WHAT IS BEING ASKED =>
Can you recast the records below as a Markdown table with the columns "Row" and "Line," giving each line a numbered row, skipping blank lines, and leaving the pictures out?

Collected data

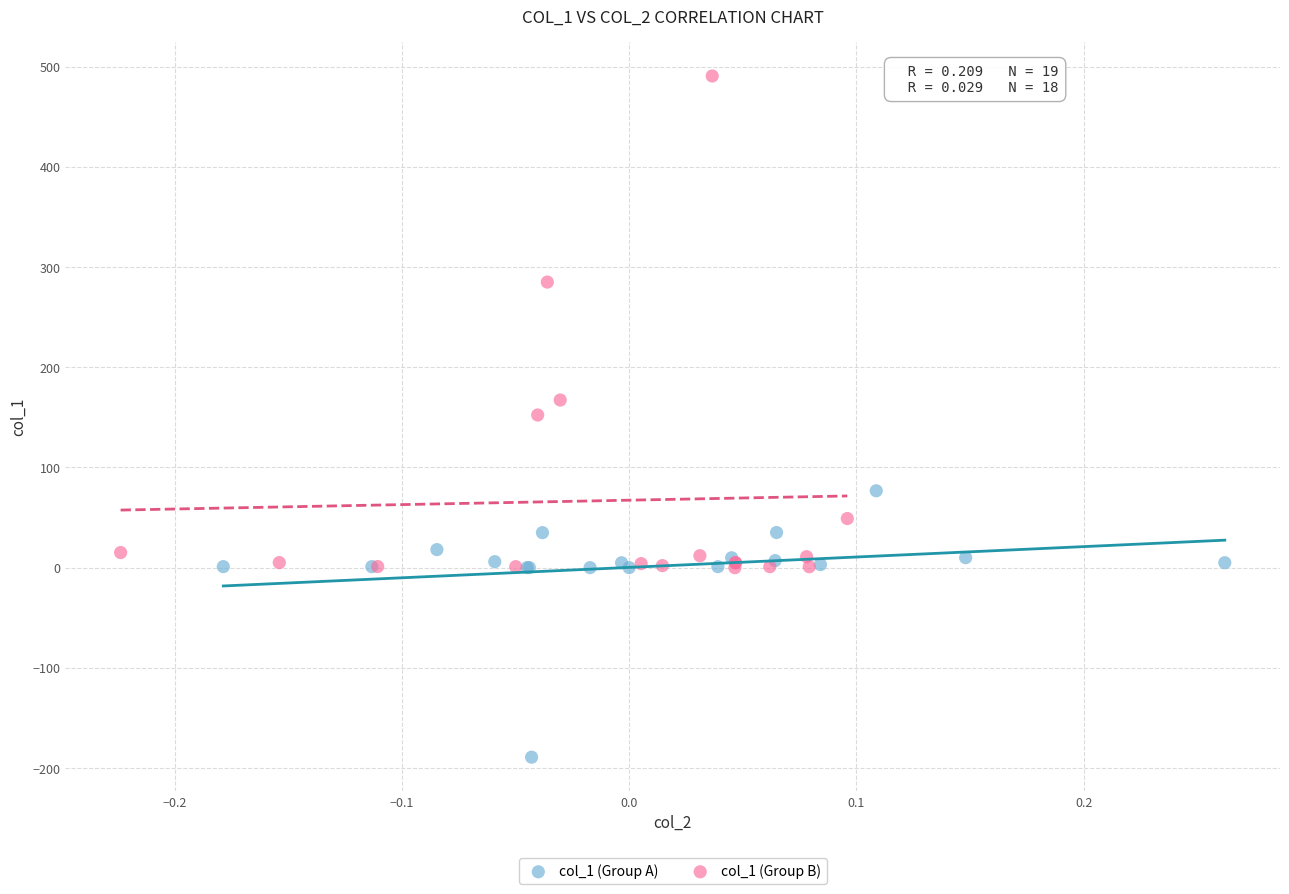

Which series reaches the maximum Y coordinate?

col_1 (Group B)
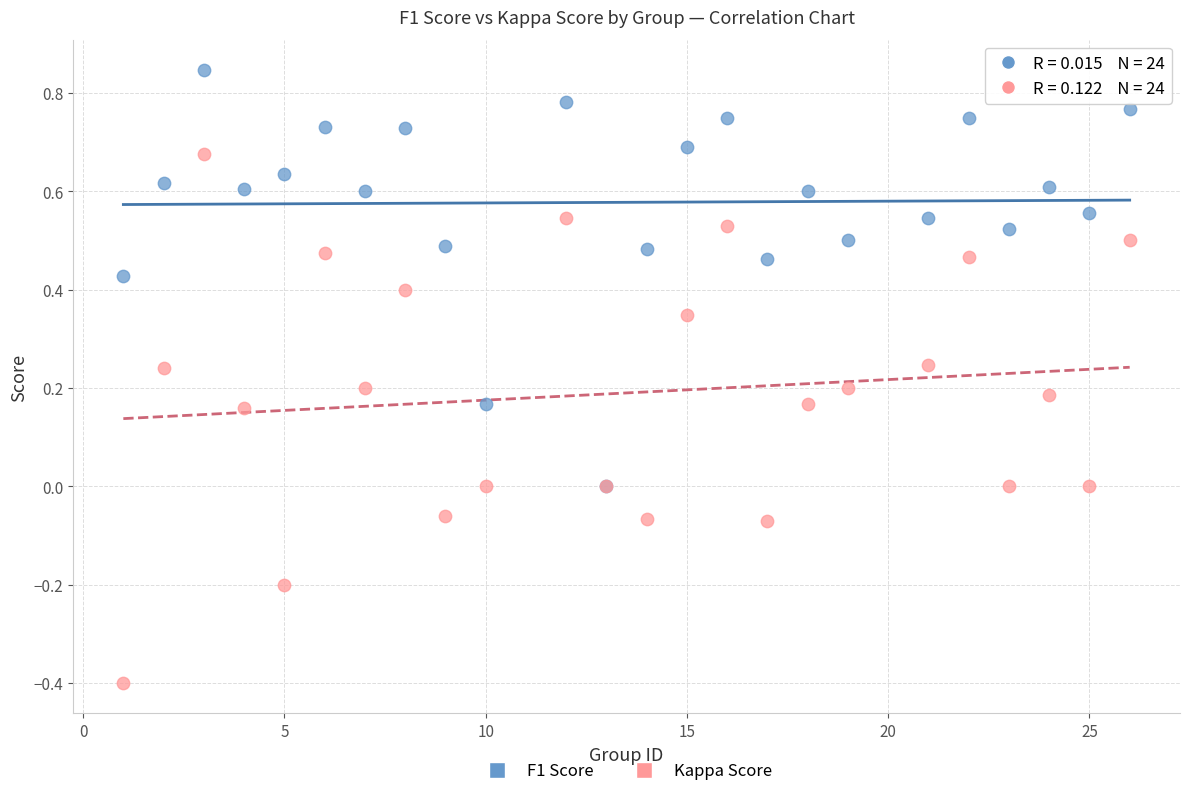

Which series contains the highest Y value?

F1 Score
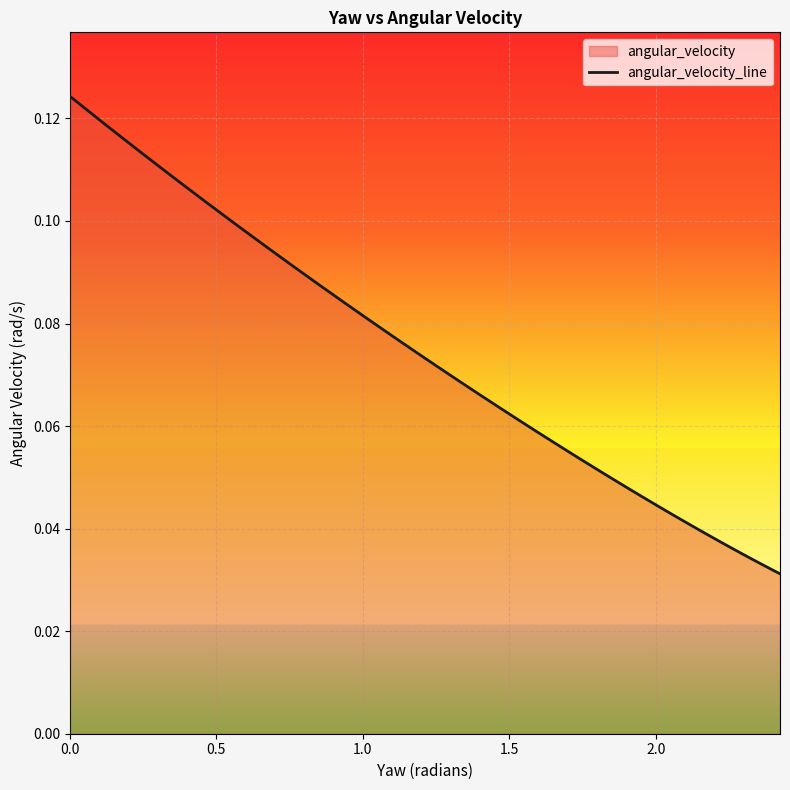

What is the sum of all values?

2.5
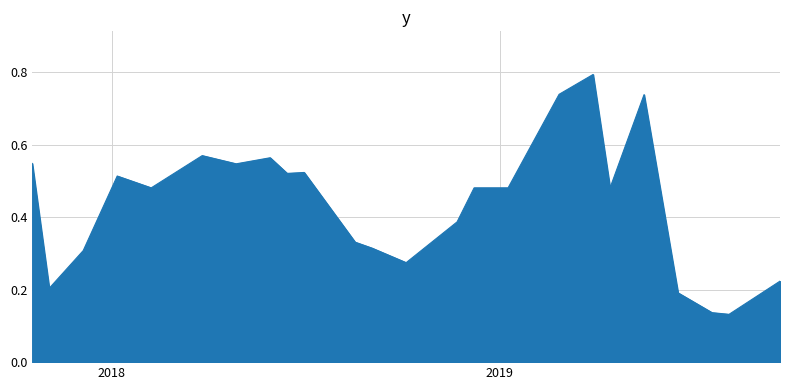

What is the maximum value shown in the chart?

0.8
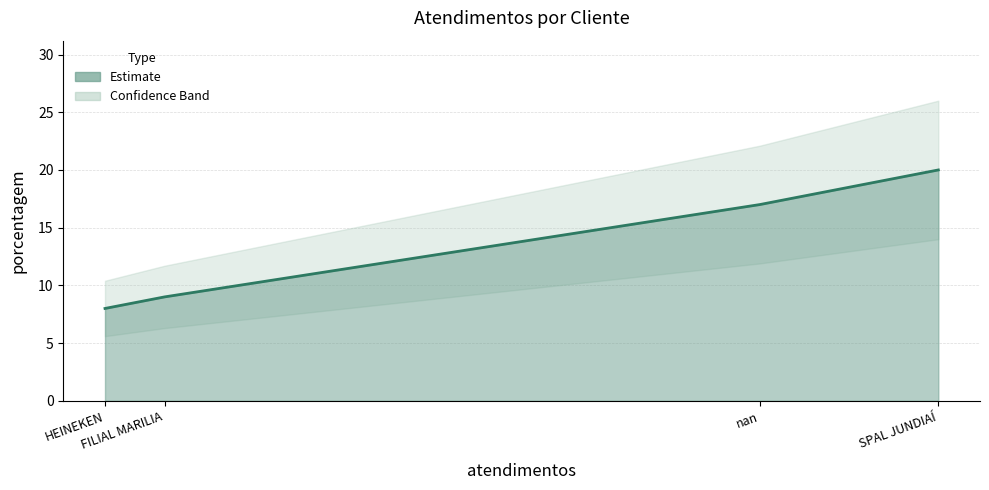

Does the chart display data point markers on the line(s)?

No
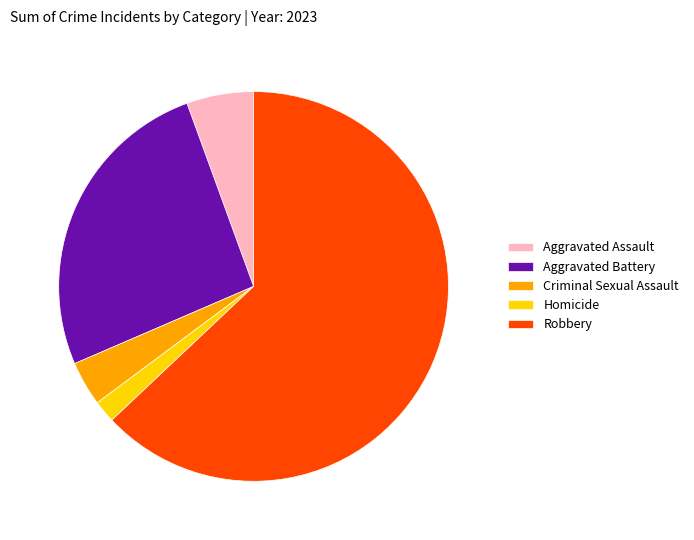

True or false: Robbery accounts for 63% of the total.

True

PROBLEM SOLUTION =>
| Row | Line |
|---|---|
| 1 | Which series reaches the maximum Y coordinate? |
| 2 | col_1 (Group B) |
| 3 | Which series contains the highest Y value? |
| 4 | F1 Score |
| 5 | What is the sum of all values? |
| 6 | 2.5 |
| 7 | What is the maximum value shown in the chart? |
| 8 | 0.8 |
| 9 | Does the chart display data point markers on the line(s)? |
| 10 | No |
| 11 | True or false: Robbery accounts for 63% of the total. |
| 12 | True |